* [EXERCISE MATERIALS]:
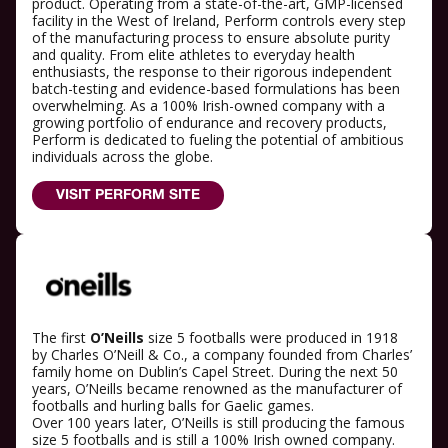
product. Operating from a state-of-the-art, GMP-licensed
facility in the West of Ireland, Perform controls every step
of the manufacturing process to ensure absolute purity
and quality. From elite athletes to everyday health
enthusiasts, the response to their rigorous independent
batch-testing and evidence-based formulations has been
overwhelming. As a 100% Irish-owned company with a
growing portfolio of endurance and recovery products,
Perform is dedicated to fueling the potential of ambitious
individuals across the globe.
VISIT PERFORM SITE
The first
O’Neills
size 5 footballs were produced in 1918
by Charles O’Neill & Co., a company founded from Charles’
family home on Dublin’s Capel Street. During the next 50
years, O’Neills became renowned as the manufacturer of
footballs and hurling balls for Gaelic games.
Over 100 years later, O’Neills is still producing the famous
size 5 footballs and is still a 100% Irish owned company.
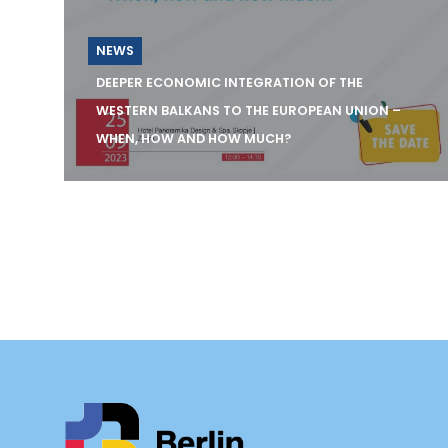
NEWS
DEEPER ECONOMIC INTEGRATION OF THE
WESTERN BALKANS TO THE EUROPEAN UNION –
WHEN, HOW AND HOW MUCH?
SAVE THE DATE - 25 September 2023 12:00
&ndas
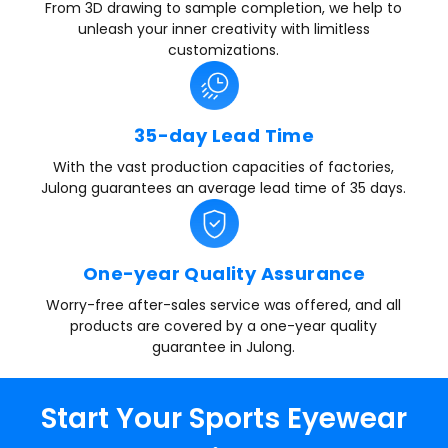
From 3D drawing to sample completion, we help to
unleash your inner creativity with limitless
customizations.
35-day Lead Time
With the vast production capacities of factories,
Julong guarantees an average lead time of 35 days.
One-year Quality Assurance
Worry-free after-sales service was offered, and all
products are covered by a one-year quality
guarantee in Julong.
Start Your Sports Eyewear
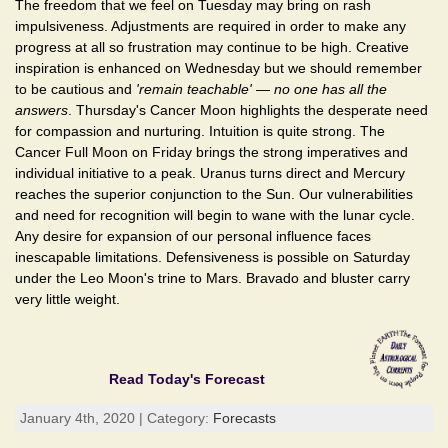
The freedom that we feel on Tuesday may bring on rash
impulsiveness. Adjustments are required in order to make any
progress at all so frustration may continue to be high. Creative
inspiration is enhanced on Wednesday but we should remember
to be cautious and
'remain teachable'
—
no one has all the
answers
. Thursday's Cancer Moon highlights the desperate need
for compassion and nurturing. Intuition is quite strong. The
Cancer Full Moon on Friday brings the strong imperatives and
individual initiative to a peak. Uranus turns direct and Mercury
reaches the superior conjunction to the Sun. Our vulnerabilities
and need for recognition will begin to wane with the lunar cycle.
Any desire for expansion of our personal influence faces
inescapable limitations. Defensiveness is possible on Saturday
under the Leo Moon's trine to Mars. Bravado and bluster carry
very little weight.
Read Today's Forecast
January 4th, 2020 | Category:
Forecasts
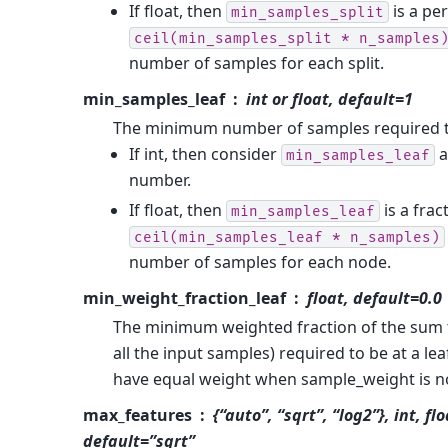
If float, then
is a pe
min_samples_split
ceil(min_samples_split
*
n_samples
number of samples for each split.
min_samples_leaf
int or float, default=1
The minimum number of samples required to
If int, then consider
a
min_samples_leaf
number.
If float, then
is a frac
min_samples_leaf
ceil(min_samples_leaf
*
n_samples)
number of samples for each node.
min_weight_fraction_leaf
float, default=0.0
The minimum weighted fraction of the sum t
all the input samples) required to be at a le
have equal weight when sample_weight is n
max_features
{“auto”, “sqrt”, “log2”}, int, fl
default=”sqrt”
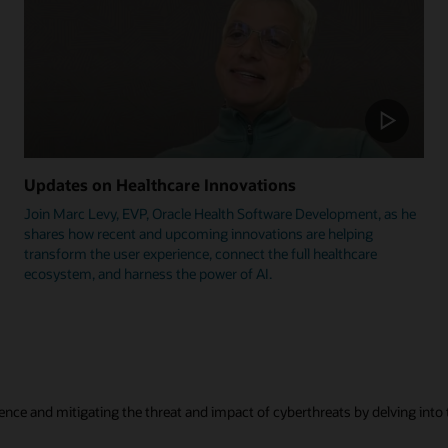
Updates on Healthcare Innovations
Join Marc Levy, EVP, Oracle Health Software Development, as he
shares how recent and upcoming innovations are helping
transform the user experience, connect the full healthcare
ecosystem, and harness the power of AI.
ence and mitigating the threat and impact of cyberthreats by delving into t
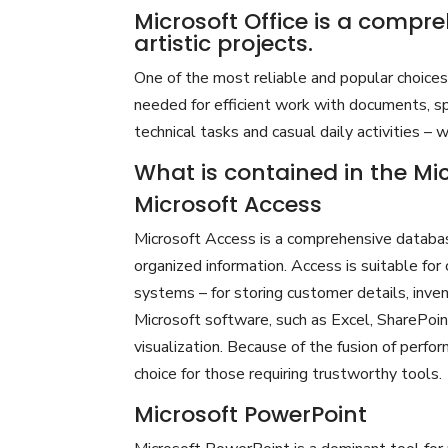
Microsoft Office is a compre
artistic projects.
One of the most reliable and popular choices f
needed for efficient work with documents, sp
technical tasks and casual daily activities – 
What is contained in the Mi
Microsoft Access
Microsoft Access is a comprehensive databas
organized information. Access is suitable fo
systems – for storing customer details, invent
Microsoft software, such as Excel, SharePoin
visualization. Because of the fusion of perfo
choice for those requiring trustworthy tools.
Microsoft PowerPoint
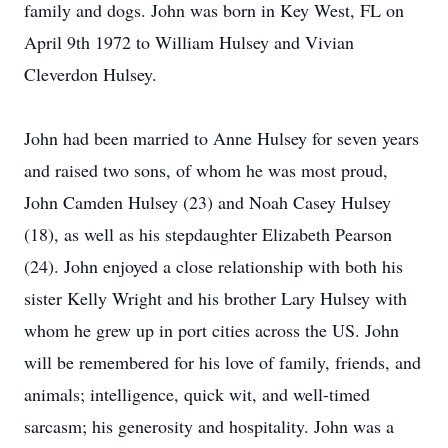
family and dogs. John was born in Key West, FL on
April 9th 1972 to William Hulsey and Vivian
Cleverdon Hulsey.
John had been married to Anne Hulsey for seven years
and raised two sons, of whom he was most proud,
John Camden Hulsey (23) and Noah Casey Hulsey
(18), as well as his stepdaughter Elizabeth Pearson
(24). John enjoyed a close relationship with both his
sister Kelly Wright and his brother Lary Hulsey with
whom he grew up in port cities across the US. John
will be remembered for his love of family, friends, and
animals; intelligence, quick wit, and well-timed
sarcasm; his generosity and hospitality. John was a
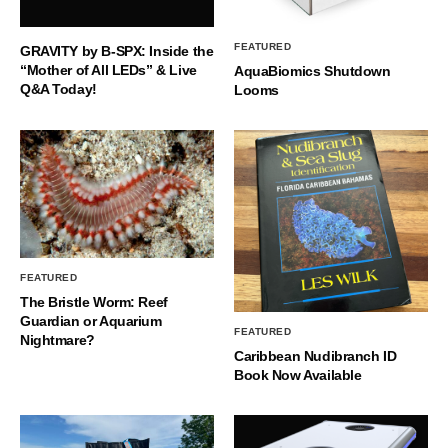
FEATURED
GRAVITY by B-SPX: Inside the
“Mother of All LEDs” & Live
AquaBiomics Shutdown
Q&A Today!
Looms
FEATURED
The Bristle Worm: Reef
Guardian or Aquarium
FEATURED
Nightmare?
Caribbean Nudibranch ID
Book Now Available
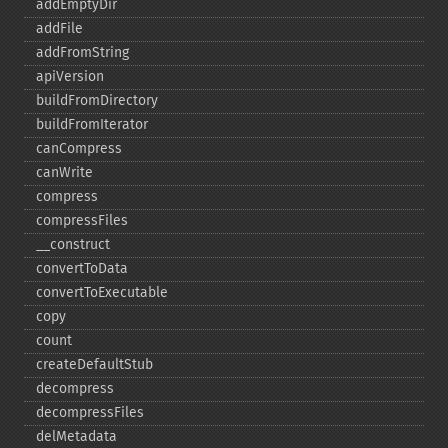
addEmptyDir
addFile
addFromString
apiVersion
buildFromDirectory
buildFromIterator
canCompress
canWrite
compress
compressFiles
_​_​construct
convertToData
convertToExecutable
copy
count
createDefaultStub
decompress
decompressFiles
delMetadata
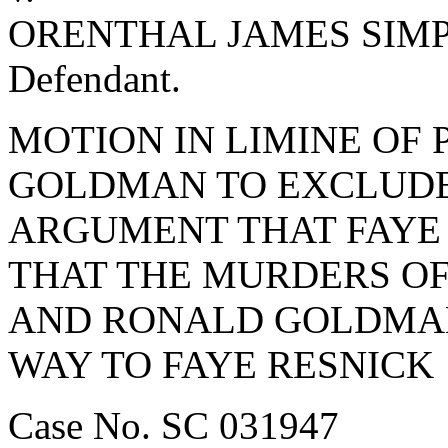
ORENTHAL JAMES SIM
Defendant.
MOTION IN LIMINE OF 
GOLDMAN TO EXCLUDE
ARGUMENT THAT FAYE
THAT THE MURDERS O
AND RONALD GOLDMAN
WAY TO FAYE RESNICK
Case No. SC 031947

--

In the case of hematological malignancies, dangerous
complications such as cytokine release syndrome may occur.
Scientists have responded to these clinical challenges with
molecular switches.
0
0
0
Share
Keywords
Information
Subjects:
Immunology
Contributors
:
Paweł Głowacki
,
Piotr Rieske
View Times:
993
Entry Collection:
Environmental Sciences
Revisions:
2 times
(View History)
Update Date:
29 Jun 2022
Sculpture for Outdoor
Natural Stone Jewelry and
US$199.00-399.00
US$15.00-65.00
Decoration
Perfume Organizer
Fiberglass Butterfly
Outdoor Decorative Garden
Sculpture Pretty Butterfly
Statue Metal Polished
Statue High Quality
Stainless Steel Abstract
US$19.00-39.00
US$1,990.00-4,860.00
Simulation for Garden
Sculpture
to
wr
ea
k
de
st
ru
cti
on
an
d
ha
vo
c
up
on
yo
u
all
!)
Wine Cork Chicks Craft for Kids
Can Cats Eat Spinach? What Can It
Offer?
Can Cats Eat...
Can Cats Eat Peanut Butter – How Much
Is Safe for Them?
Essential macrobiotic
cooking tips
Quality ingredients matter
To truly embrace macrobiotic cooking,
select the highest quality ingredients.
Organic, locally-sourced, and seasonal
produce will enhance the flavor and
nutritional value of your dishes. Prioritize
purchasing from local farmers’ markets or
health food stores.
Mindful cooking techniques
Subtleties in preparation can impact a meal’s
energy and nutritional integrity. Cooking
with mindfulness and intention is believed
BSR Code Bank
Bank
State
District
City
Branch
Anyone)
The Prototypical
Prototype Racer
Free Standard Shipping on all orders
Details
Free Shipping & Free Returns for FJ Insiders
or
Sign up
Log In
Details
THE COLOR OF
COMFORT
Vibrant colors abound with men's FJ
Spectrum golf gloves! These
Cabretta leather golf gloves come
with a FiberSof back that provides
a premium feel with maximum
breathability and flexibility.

* [PROBLEM DESCRIPTION]:
The stretch of entries above that starts with the line containing "product. Operating from" and goes on through the line containing "and quality. From" is to be transcribed exactly, and no other line is to be transcribed.

* [ANSWER]:
product. Operating from a state-of-the-art, GMP-licensed
facility in the West of Ireland, Perform controls every step
of the manufacturing process to ensure absolute purity
and quality. From elite athletes to everyday health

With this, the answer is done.